## What you will do
Every record below is to be restated verbatim, though its images are not.
(Listed entries begins)
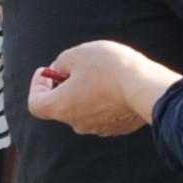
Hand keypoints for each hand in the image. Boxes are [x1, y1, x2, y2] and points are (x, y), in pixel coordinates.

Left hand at [28, 41, 177, 137]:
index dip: (37, 86)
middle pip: (61, 106)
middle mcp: (77, 123)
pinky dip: (104, 101)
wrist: (146, 87)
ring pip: (84, 110)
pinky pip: (103, 114)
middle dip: (64, 87)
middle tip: (75, 68)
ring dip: (85, 94)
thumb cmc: (109, 68)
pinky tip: (116, 86)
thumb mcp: (79, 54)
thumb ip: (61, 62)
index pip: (35, 104)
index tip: (47, 72)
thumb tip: (60, 70)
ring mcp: (98, 128)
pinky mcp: (117, 128)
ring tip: (100, 74)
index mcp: (62, 107)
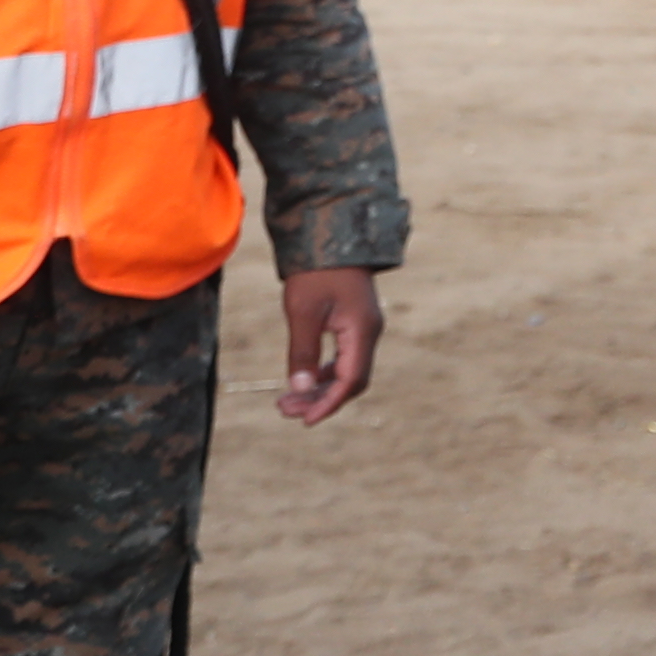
(Listed entries ends)
## Response to this exercise
Hand keypoints for each hand in the image. Boxes are [x1, y1, x2, y2] and points are (x, y), in pixel coordinates.

Left hand at [28, 41, 177, 137]:
index dip: (37, 86)
middle pip: (61, 106)
middle mcp: (77, 123)
pinky dip: (104, 101)
wrist: (146, 87)
ring pip: (84, 110)
pinky pip: (103, 114)
middle dip: (64, 87)
middle tip: (75, 68)
ring dip: (85, 94)
thumb cmc: (109, 68)
pinky tip: (116, 86)
thumb mcp: (79, 54)
thumb ip: (61, 62)
index pip: (35, 104)
index tip: (47, 72)
thumb tip: (60, 70)
ring mcp: (98, 128)
pinky mcp: (117, 128)
ring tip: (100, 74)
index mcp: (62, 107)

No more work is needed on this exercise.